No one understands these zany overlaps between conspiracy theorists and gangsters seeking their ticket to freedom better than DeVecchio’s defense attorneys, Mark Bederow and Douglas Grover. But Snyder never got around to calling them either.
Every investigator—reporters included—knows what it’s like to sometimes get lost in the weeds when chasing theories advanced by sources who appear otherwise sane. But Judge Snyder seems to have been only too glad to follow Clemente and her mob backers down the same rabbit hole where Hynes and his team had already gone woefully astray. She never even sought opposing views, a reality check that even Law & Order prosecutors routinely get, usually from the Adam Schiff/D.A. character.
Snyder’s response to questions about her report was the same last week as it was last fall: “She called it as she saw it,” said Ken Frydman, a campaign spokesman.

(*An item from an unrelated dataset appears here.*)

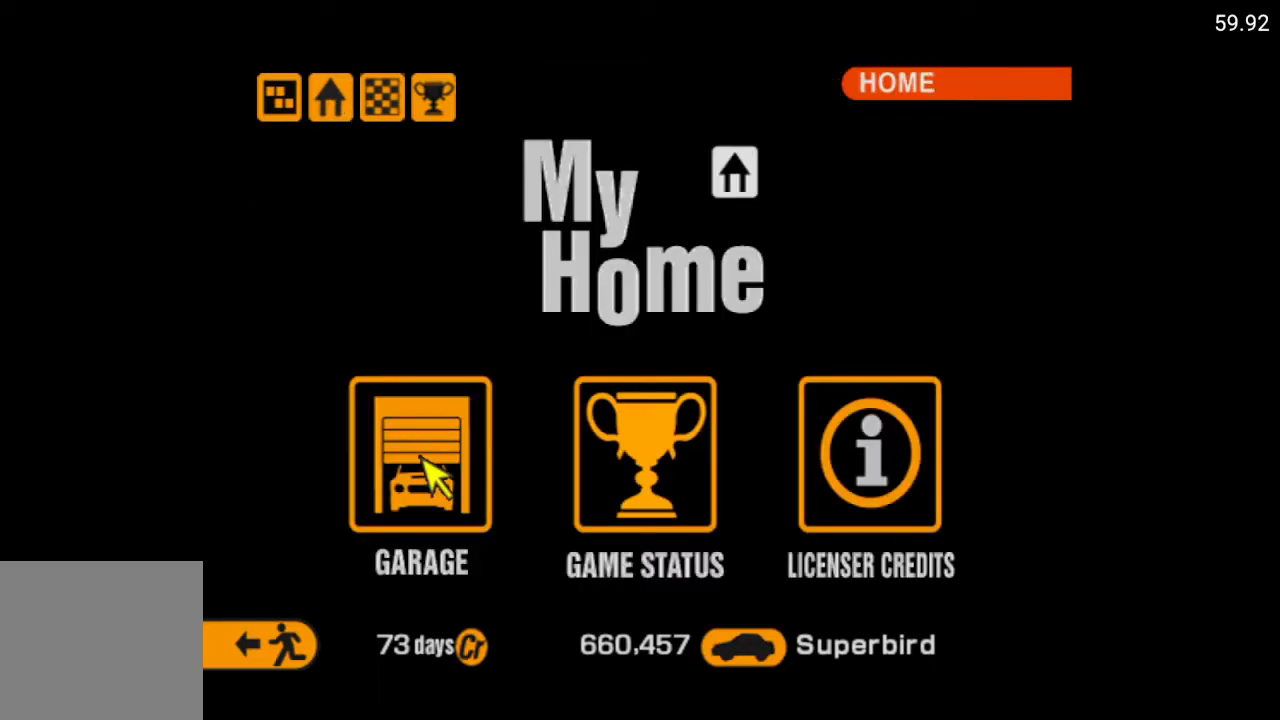
{"buttons": [], "left_stick": "center", "right_stick": "center", "events": [[83, "DPAD_RIGHT", "down"], [167, "DPAD_RIGHT", "up"], [350, "DPAD_LEFT", "down"], [450, "DPAD_LEFT", "up"]]}
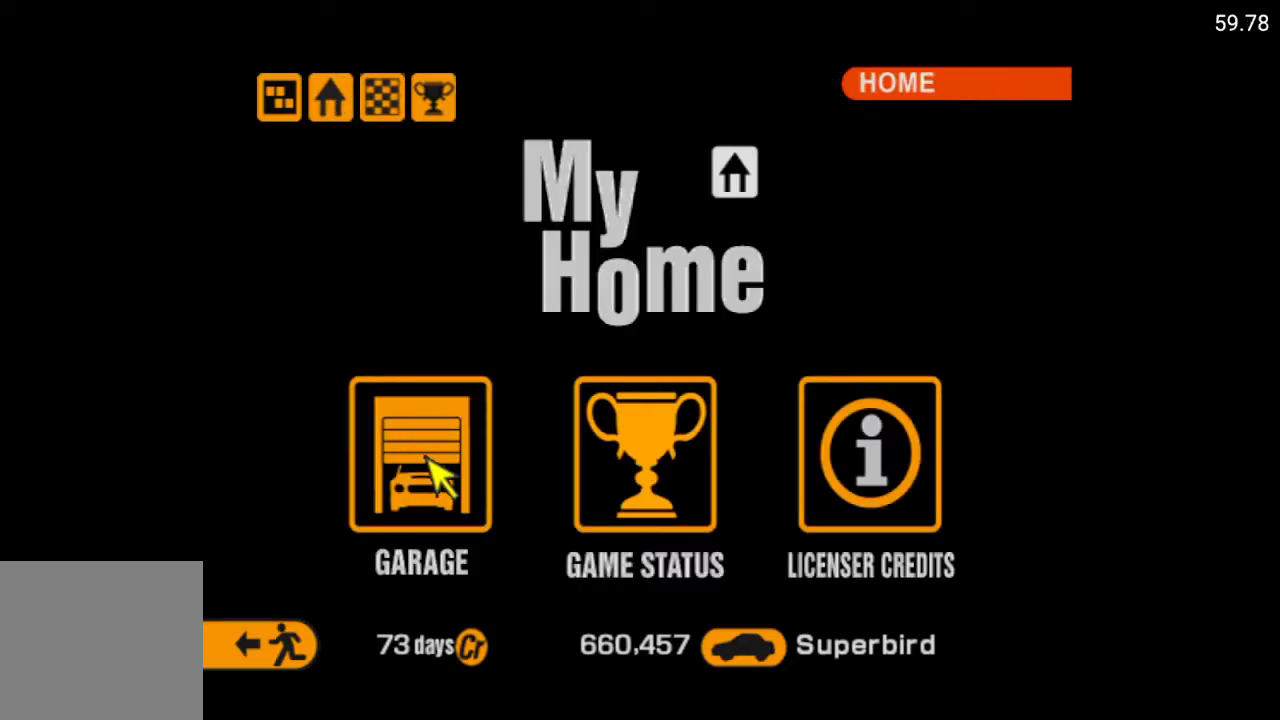
{"buttons": [], "left_stick": "center", "right_stick": "center", "events": [[83, "A", "down"], [183, "A", "up"]]}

Her vision may have blurred because she was focused on another target. The same week Snyder was named special prosecutor, she sent out an e-mail blast to her campaign supporters, the first in nearly two years. It announced a major policy shift: She was now against the death penalty, the issue that so hobbled her in the 2005 race against Morgenthau, an avowed capital-punishment foe. The e-mail linked back to her newly revived campaign website.